→ Extracted records:
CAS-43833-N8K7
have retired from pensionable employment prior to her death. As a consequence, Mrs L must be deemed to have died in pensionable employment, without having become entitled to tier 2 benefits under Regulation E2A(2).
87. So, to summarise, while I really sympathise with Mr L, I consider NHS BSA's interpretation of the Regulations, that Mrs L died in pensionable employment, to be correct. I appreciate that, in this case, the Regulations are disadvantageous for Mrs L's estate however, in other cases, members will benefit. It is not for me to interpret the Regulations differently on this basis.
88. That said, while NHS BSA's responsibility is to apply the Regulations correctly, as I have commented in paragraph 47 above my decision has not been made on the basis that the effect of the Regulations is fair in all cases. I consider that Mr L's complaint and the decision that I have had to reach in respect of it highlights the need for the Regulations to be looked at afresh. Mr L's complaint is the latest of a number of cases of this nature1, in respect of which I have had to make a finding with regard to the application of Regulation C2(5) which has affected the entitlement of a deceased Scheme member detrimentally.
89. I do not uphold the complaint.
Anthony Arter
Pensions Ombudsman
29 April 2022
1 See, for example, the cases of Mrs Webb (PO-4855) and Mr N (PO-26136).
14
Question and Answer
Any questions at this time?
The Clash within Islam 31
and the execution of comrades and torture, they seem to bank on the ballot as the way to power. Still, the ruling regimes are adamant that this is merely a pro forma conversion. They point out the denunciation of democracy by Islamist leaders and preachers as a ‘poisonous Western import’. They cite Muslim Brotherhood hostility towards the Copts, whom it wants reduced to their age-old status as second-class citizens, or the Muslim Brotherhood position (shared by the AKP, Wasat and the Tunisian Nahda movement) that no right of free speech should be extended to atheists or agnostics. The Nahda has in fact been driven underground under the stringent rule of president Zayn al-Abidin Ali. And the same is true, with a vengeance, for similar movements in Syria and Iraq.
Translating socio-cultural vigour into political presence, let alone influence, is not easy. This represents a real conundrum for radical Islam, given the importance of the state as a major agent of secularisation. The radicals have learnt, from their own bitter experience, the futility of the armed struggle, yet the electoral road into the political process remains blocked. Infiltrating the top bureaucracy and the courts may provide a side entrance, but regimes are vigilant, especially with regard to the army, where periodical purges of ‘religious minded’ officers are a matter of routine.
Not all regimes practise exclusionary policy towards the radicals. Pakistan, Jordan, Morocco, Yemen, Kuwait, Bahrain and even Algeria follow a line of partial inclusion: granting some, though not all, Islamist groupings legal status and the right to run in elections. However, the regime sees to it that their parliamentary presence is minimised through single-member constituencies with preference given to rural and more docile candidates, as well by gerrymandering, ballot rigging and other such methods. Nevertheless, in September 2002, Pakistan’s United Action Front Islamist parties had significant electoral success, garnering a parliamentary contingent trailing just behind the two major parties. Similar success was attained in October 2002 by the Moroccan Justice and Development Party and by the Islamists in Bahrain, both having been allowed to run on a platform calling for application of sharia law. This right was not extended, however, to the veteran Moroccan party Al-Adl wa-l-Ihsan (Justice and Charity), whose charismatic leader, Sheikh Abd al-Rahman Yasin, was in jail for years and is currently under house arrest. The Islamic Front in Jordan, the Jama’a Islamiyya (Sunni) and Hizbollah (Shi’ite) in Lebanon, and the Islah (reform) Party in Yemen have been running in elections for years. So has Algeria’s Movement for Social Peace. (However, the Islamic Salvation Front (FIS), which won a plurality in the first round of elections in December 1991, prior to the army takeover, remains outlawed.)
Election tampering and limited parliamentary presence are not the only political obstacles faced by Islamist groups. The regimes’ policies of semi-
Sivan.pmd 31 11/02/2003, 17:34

→ Problem statement:
Return the listing in full, matching each word exactly.

→ Response for this exercise:
CAS-43833-N8K7
have retired from pensionable employment prior to her death. As a consequence, Mrs L must be deemed to have died in pensionable employment, without having become entitled to tier 2 benefits under Regulation E2A(2).
87. So, to summarise, while I really sympathise with Mr L, I consider NHS BSA's interpretation of the Regulations, that Mrs L died in pensionable employment, to be correct. I appreciate that, in this case, the Regulations are disadvantageous for Mrs L's estate however, in other cases, members will benefit. It is not for me to interpret the Regulations differently on this basis.
88. That said, while NHS BSA's responsibility is to apply the Regulations correctly, as I have commented in paragraph 47 above my decision has not been made on the basis that the effect of the Regulations is fair in all cases. I consider that Mr L's complaint and the decision that I have had to reach in respect of it highlights the need for the Regulations to be looked at afresh. Mr L's complaint is the latest of a number of cases of this nature1, in respect of which I have had to make a finding with regard to the application of Regulation C2(5) which has affected the entitlement of a deceased Scheme member detrimentally.
89. I do not uphold the complaint.
Anthony Arter
Pensions Ombudsman
29 April 2022
1 See, for example, the cases of Mrs Webb (PO-4855) and Mr N (PO-26136).
14
Question and Answer
Any questions at this time?
The Clash within Islam 31
and the execution of comrades and torture, they seem to bank on the ballot as the way to power. Still, the ruling regimes are adamant that this is merely a pro forma conversion. They point out the denunciation of democracy by Islamist leaders and preachers as a ‘poisonous Western import’. They cite Muslim Brotherhood hostility towards the Copts, whom it wants reduced to their age-old status as second-class citizens, or the Muslim Brotherhood position (shared by the AKP, Wasat and the Tunisian Nahda movement) that no right of free speech should be extended to atheists or agnostics. The Nahda has in fact been driven underground under the stringent rule of president Zayn al-Abidin Ali. And the same is true, with a vengeance, for similar movements in Syria and Iraq.
Translating socio-cultural vigour into political presence, let alone influence, is not easy. This represents a real conundrum for radical Islam, given the importance of the state as a major agent of secularisation. The radicals have learnt, from their own bitter experience, the futility of the armed struggle, yet the electoral road into the political process remains blocked. Infiltrating the top bureaucracy and the courts may provide a side entrance, but regimes are vigilant, especially with regard to the army, where periodical purges of ‘religious minded’ officers are a matter of routine.
Not all regimes practise exclusionary policy towards the radicals. Pakistan, Jordan, Morocco, Yemen, Kuwait, Bahrain and even Algeria follow a line of partial inclusion: granting some, though not all, Islamist groupings legal status and the right to run in elections. However, the regime sees to it that their parliamentary presence is minimised through single-member constituencies with preference given to rural and more docile candidates, as well by gerrymandering, ballot rigging and other such methods. Nevertheless, in September 2002, Pakistan’s United Action Front Islamist parties had significant electoral success, garnering a parliamentary contingent trailing just behind the two major parties. Similar success was attained in October 2002 by the Moroccan Justice and Development Party and by the Islamists in Bahrain, both having been allowed to run on a platform calling for application of sharia law. This right was not extended, however, to the veteran Moroccan party Al-Adl wa-l-Ihsan (Justice and Charity), whose charismatic leader, Sheikh Abd al-Rahman Yasin, was in jail for years and is currently under house arrest. The Islamic Front in Jordan, the Jama’a Islamiyya (Sunni) and Hizbollah (Shi’ite) in Lebanon, and the Islah (reform) Party in Yemen have been running in elections for years. So has Algeria’s Movement for Social Peace. (However, the Islamic Salvation Front (FIS), which won a plurality in the first round of elections in December 1991, prior to the army takeover, remains outlawed.)
Election tampering and limited parliamentary presence are not the only political obstacles faced by Islamist groups. The regimes’ policies of semi-
Sivan.pmd 31 11/02/2003, 17:34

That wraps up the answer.